In reinforcement learning approaches to games like Hidden Agenda, gradient-based joint training yields empirically stable learned equilibria—distinct basins of attraction in policy space where tactical specialization (e.g., vote precision, group partnering, aggressive freezing) emerges and persists (Kopparapu et al., 2022).

Mean-field methods have been introduced in continuous-agent, sequential testing of hidden states, entailing coupled HJB and Fokker–Planck systems and fixed-point computation for population stopping time distributions (Campbell et al., 2024).
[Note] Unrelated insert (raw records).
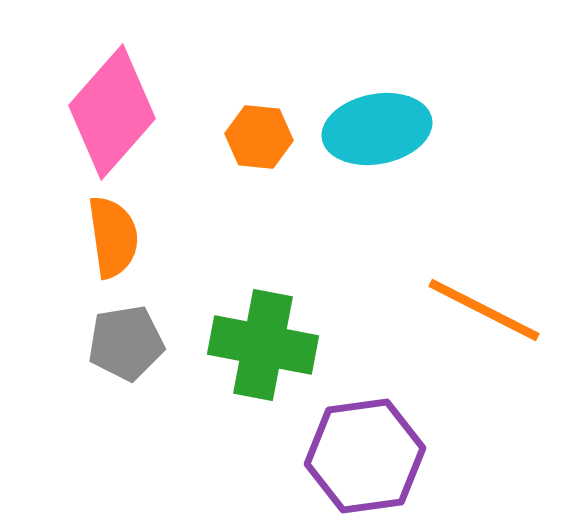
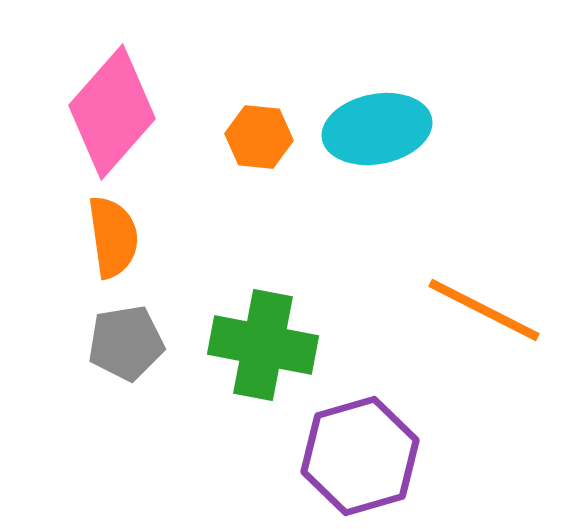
purple hexagon: moved 5 px left; rotated 8 degrees counterclockwise
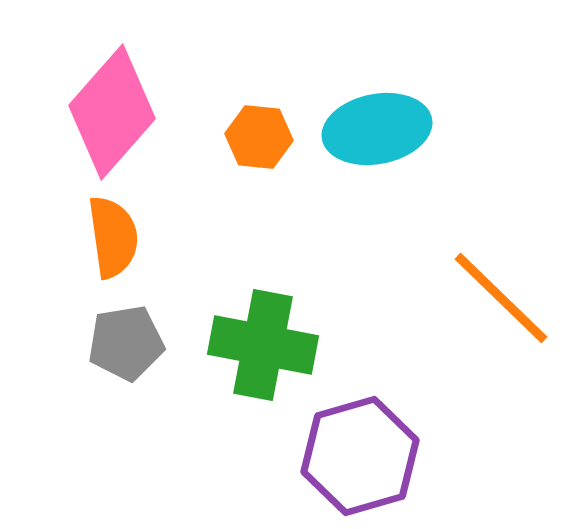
orange line: moved 17 px right, 12 px up; rotated 17 degrees clockwise
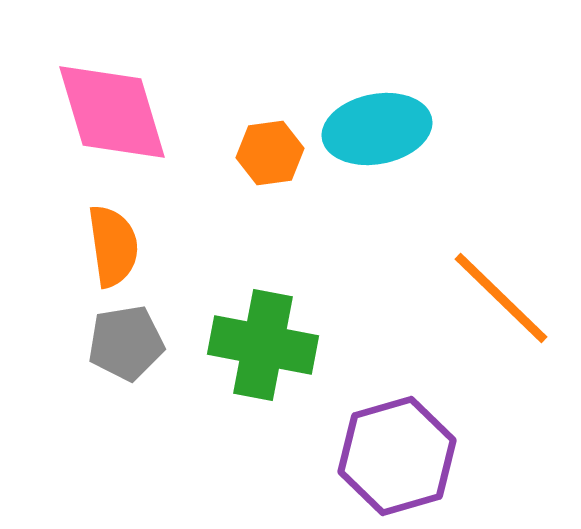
pink diamond: rotated 58 degrees counterclockwise
orange hexagon: moved 11 px right, 16 px down; rotated 14 degrees counterclockwise
orange semicircle: moved 9 px down
purple hexagon: moved 37 px right
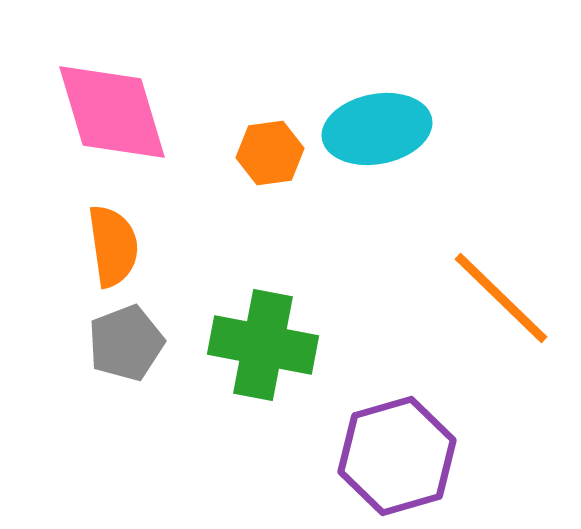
gray pentagon: rotated 12 degrees counterclockwise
5. Signaling, Information Transmission, and Emergent Behavior

A hallmark of sequential hidden-variable games is strategic signaling: players' choices are shaped not only to maximize immediate reward, but also to manipulate the common belief or other agents’ inferences about hidden types. In SPBE, an agent will select actions that differentially reveal type information, thereby shaping future beliefs and continuation values (Vasal, 2018). In social deduction environments, agents may employ dynamic vote splitting and spatial “buddying” precisely to enhance collective identification of the adversarial type (Kopparapu et al., 2022).

Non-classical information transmission arises in sequential contextuality games, where state-update kernels $\Gamma_A$ allow an agent to encode memory into the ontic state, and empirical violation of non-disturbance or non-contextuality inequalities certifies the impossibility of classical hidden-variable explanations (Vallée et al., 17 Sep 2025).

6. Applications and Algorithmic Implications

Algorithmic advances in extensive-form game solving—such as public-state Counterfactual Regret Minimization (PS-CFR)—have thrived on the sequential hidden-variable structure, exploiting the efficient factorization of information sets and compressibility of belief states (Kovařík et al., 2021). Notably, statistical experiments testing local realism (e.g., Bell-CHSH protocols) can be recast as sequential hidden-variable games; game-theoretic probability constructs yield explicit operational betting strategies that jointly test empirical reproduction of quantum statistics and independence-from-setting, enforcing a refutation of local hidden-variable models if, and only if, both capital processes cannot be stabilized (Nomura et al., 14 Jan 2026).

The sequential hidden-variable framework underpins a broad spectrum: social deduction, adversarial sequential learning, quantum measurement scenarios, and large-scale imperfect-information games. Its core is a rigorous synthesis of sequential action, belief-dependent information flow, and strategic adaptation to uncertainty in hidden variables.